La prévalence du diabète en France était de 4,4% en 2007 selon l’INSEE. L’Inde et la Chine sont plus touchées
avec respectivement 17 % et 12% de prévalence, mais loin derrière le Katar, le Koweit, les Emirats Arabes Unis,
Bahrein, l’Arabie Saoudite qui dépassaient les 22 % de prévalence en 2012 selon l’O.M.S.

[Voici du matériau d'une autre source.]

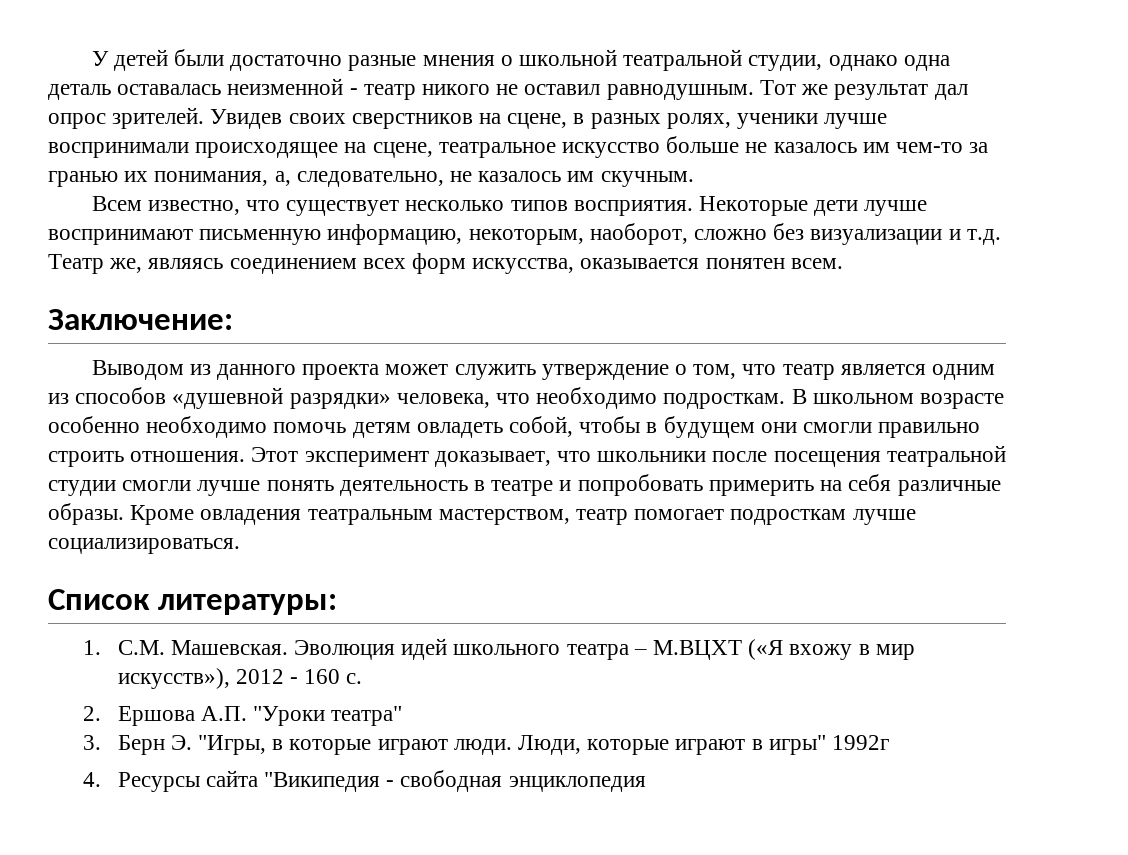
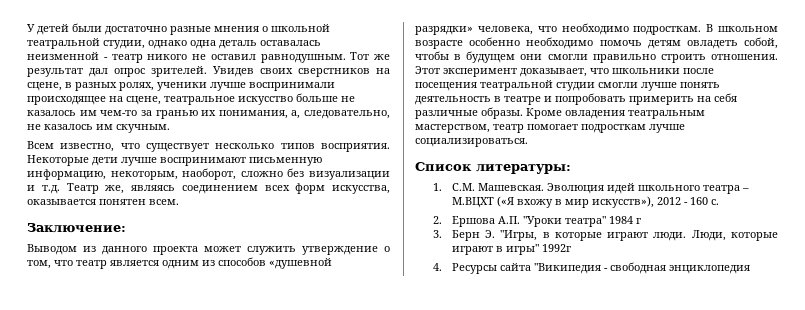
(403, 716) none -> [608,216,641,224] 1984 г

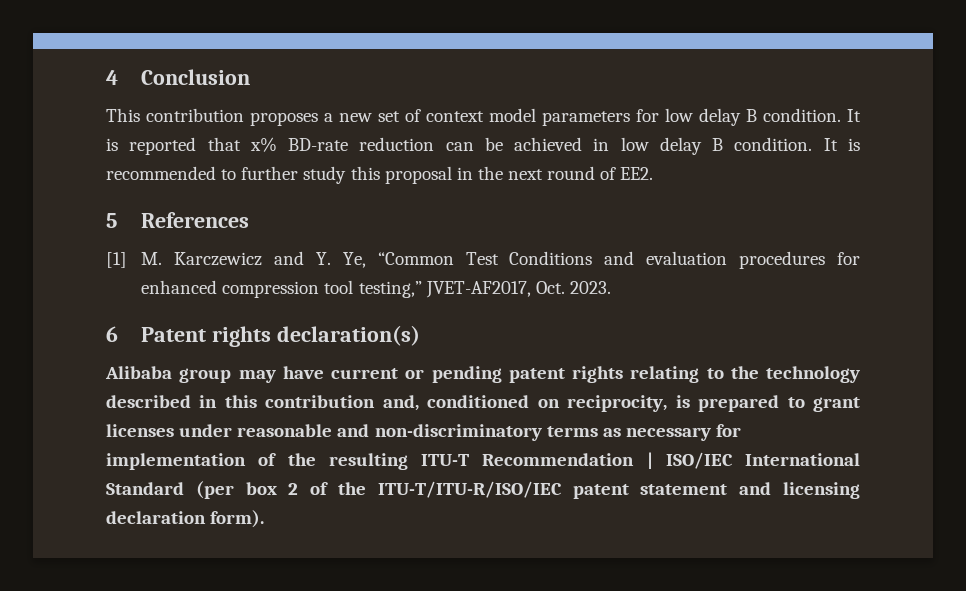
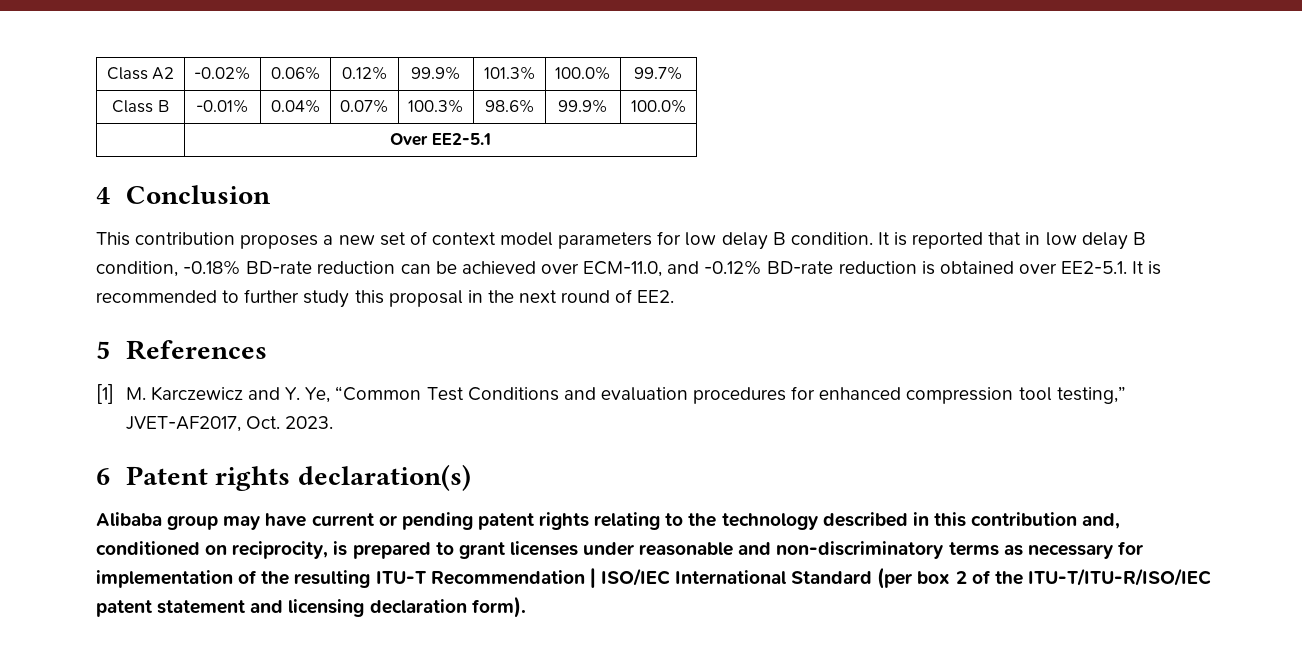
(106, 77) none -> [106,67,175,80] [194,66,251,80] [270,66,321,80] [341,66,388,80] [411,66,461,80] [483,66,536,80] [555,66,611,80] [634,66,683,80] [112,100,169,113] [196,99,249,113] [270,99,321,113] [340,99,389,113] [408,99,464,113] [484,99,535,113] [558,99,608,113] [630,99,687,113] [390,133,491,146] Class A2 | -0.02% | 0.06% | 0.12% | 99.9% | 101.3% | 100.0% | 99.7% // Class B | -0.01% | 0.04% | 0.07% | 100.3% | 98.6% | 99.9% | 100.0% // | Over EE2-5.1 //
[249,137,277,152] x% -> [1025,232,1146,250] [96,260,242,277] in low delay B condition, -0.18%
[593,137,813,155] in low delay B condition. -> [540,260,1128,277] over ECM-11.0, and -0.12% BD-rate reduction is obtained over EE2-5.1.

Une plaie du pied survient chez 15% des patients diabétiques et aboutira à une amputation dans 15 % des cas
(15 000 amputation par an). Le taux de récidive est de 50 % dans les 5 ans pour le même côté et de 50 % dans
les 5 ans pour le côté contro-latéral. Le coût des dépenses de santé mondiale pour le diabète est évalué à 11 %,
soit 465 milliards USD. Le coût total d’une amputation mineure est évalué à 64 000€en France (rapport Sénat
2004).
Le TAPD est réalisable d’une part grâce au saut technologique du matériel médical et d’autre part grâce aux
organigrammes décisionnels qui sont basés sur les classifications des sociétés savantes.
L’organisation du service est le point fondamental qui assure le bon fonctionnement du circuit du patient et fait
le lien entre la lésion, le matériel et le respect des recommandations.